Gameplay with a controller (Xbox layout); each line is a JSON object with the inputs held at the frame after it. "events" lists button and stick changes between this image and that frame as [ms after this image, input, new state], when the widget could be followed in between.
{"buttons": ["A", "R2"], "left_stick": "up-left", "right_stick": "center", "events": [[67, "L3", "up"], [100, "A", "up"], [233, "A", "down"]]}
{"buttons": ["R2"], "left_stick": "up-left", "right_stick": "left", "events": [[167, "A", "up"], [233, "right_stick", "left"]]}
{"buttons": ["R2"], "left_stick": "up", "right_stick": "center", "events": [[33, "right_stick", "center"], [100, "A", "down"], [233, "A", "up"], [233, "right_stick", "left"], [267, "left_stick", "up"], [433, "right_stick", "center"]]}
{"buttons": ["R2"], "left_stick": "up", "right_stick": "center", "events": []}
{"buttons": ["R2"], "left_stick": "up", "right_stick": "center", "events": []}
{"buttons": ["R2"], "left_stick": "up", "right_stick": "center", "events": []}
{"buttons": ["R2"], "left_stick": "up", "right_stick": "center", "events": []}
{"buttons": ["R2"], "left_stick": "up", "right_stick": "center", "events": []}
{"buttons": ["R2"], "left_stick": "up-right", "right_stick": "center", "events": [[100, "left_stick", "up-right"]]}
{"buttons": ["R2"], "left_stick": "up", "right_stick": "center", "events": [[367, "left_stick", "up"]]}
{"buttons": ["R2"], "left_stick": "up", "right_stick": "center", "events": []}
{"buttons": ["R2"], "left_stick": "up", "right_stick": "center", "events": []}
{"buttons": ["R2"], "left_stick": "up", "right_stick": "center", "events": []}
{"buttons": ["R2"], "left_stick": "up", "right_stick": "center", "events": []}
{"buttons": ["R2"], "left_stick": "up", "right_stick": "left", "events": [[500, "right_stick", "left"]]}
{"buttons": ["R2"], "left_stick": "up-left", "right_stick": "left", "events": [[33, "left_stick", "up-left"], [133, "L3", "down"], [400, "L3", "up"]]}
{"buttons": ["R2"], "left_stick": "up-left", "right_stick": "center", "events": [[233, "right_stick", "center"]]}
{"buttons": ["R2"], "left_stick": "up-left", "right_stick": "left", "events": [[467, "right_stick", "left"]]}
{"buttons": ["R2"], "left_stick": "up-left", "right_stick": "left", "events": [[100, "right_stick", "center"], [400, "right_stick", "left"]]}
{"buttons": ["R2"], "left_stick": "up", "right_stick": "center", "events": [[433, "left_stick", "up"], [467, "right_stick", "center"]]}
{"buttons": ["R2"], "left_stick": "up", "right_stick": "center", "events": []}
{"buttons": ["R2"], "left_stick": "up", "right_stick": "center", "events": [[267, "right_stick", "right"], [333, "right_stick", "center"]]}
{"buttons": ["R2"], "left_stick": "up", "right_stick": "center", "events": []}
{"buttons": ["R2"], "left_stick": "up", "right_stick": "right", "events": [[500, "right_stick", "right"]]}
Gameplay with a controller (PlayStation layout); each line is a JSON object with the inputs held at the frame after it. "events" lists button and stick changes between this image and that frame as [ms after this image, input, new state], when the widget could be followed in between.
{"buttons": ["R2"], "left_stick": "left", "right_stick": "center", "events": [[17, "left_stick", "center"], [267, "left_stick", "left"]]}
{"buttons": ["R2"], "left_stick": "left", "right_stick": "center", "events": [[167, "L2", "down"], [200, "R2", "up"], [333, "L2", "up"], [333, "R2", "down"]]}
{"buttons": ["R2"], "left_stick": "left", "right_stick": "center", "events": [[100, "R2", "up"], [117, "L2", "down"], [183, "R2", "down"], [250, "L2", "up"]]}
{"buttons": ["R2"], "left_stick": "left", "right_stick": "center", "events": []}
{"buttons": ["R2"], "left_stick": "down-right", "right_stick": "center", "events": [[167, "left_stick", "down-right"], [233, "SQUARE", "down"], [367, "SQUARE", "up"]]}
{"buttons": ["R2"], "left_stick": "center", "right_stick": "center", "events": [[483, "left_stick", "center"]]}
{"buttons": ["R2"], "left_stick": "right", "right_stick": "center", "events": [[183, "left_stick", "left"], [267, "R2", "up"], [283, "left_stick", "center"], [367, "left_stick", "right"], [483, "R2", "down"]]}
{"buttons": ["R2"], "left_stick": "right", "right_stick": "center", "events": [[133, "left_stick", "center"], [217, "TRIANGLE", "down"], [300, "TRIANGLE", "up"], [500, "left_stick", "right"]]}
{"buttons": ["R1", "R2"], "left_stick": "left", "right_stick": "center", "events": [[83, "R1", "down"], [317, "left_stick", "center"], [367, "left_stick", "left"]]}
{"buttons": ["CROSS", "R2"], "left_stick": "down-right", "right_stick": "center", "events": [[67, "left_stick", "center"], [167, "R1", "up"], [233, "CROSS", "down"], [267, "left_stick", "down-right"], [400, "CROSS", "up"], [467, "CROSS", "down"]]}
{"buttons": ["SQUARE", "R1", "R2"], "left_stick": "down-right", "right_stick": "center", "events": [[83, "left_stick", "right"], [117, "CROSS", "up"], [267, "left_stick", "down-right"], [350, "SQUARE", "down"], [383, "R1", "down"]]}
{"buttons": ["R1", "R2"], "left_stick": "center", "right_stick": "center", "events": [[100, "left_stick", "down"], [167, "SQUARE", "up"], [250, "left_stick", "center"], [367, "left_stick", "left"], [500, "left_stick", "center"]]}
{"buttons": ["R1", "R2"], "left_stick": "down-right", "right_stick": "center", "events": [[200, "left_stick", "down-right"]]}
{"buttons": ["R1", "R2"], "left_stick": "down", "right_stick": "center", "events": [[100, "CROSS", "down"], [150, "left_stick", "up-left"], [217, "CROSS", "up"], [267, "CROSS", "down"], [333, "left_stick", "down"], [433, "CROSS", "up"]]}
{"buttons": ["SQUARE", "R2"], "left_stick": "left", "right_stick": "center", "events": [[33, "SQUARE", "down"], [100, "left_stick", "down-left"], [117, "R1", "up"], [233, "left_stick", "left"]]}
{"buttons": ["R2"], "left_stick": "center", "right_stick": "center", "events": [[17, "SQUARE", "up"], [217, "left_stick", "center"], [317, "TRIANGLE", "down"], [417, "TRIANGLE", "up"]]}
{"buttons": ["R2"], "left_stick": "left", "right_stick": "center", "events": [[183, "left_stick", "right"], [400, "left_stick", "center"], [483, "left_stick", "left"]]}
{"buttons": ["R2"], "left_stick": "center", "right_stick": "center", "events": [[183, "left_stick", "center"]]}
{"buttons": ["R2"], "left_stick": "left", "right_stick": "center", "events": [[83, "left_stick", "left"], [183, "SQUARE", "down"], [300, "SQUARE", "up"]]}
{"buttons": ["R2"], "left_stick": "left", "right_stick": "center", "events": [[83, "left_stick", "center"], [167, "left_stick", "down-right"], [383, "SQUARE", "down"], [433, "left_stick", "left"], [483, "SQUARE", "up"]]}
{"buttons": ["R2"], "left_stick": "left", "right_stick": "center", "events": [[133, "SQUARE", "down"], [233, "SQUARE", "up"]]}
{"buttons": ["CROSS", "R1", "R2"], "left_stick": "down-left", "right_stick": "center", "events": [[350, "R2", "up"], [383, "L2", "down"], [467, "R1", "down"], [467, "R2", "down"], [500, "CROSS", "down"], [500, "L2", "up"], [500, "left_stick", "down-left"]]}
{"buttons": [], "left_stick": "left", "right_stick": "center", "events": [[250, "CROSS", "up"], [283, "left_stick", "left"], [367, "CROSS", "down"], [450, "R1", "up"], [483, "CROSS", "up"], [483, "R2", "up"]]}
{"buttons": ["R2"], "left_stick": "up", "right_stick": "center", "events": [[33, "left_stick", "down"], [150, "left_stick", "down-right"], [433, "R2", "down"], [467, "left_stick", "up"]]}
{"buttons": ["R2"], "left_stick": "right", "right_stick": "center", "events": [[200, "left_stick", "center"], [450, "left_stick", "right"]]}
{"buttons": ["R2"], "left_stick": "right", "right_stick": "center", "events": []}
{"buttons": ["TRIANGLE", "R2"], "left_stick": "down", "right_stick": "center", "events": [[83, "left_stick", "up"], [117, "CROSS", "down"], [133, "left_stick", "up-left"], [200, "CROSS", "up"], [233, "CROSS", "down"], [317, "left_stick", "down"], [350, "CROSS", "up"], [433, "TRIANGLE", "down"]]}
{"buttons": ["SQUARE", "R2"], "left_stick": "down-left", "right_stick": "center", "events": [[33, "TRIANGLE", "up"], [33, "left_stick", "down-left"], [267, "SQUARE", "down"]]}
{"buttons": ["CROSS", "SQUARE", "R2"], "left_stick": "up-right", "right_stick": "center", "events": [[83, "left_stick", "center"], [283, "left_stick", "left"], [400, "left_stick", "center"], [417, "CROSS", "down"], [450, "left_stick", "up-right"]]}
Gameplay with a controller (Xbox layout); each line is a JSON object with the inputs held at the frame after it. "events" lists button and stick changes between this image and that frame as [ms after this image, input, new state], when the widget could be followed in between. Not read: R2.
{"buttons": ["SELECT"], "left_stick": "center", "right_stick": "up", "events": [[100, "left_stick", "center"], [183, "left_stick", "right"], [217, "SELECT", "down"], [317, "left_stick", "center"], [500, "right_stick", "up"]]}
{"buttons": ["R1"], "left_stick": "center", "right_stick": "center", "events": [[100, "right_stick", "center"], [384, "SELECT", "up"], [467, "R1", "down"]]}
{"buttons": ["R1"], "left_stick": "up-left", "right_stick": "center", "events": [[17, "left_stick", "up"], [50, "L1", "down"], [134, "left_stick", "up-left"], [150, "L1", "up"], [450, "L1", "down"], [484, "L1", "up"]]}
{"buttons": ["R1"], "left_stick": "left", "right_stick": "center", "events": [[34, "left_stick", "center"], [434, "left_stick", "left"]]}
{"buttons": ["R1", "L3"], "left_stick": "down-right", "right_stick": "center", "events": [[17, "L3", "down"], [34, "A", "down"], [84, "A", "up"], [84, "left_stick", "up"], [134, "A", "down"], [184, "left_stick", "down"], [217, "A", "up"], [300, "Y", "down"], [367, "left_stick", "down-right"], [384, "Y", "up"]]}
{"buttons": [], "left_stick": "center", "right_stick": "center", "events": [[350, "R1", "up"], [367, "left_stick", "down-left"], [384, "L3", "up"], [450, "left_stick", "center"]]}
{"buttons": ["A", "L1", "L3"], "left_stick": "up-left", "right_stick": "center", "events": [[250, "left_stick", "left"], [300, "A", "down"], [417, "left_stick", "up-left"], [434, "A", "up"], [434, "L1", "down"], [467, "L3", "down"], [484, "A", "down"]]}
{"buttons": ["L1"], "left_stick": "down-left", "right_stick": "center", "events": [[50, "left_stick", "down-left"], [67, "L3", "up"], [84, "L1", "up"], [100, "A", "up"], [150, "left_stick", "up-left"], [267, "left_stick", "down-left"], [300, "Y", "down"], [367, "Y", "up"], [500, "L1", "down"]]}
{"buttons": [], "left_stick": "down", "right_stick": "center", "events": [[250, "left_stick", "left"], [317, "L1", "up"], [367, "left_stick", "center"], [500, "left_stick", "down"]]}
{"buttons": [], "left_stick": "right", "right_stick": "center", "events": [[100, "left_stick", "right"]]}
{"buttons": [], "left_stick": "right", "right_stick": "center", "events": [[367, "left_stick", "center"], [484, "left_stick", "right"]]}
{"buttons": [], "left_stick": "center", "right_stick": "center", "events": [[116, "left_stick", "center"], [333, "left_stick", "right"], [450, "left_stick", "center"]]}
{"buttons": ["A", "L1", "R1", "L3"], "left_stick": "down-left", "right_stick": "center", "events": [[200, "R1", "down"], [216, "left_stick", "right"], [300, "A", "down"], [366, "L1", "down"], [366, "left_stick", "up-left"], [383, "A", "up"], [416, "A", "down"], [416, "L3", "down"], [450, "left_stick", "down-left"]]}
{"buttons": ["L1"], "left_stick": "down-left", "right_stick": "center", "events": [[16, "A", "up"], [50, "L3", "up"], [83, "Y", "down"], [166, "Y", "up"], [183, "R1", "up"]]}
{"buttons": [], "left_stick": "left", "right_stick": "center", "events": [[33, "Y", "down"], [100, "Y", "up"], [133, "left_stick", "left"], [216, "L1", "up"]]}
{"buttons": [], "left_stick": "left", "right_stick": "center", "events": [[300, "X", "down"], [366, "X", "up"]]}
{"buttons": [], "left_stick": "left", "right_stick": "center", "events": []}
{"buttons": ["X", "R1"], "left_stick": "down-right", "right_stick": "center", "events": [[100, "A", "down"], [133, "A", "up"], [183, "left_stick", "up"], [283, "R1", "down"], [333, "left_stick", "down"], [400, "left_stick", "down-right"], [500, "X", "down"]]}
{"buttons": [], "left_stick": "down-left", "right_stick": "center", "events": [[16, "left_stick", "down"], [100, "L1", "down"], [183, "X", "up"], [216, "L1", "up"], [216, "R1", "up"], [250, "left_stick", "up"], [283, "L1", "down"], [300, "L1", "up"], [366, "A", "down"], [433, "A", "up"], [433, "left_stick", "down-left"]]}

+ + + +

**Task prompt**. Read through the entries above and copy each line that has the string "SELECT" in it.

**Task result**.
{"buttons": ["SELECT"], "left_stick": "center", "right_stick": "up", "events": [[100, "left_stick", "center"], [183, "left_stick", "right"], [217, "SELECT", "down"], [317, "left_stick", "center"], [500, "right_stick", "up"]]}
{"buttons": ["R1"], "left_stick": "center", "right_stick": "center", "events": [[100, "right_stick", "center"], [384, "SELECT", "up"], [467, "R1", "down"]]}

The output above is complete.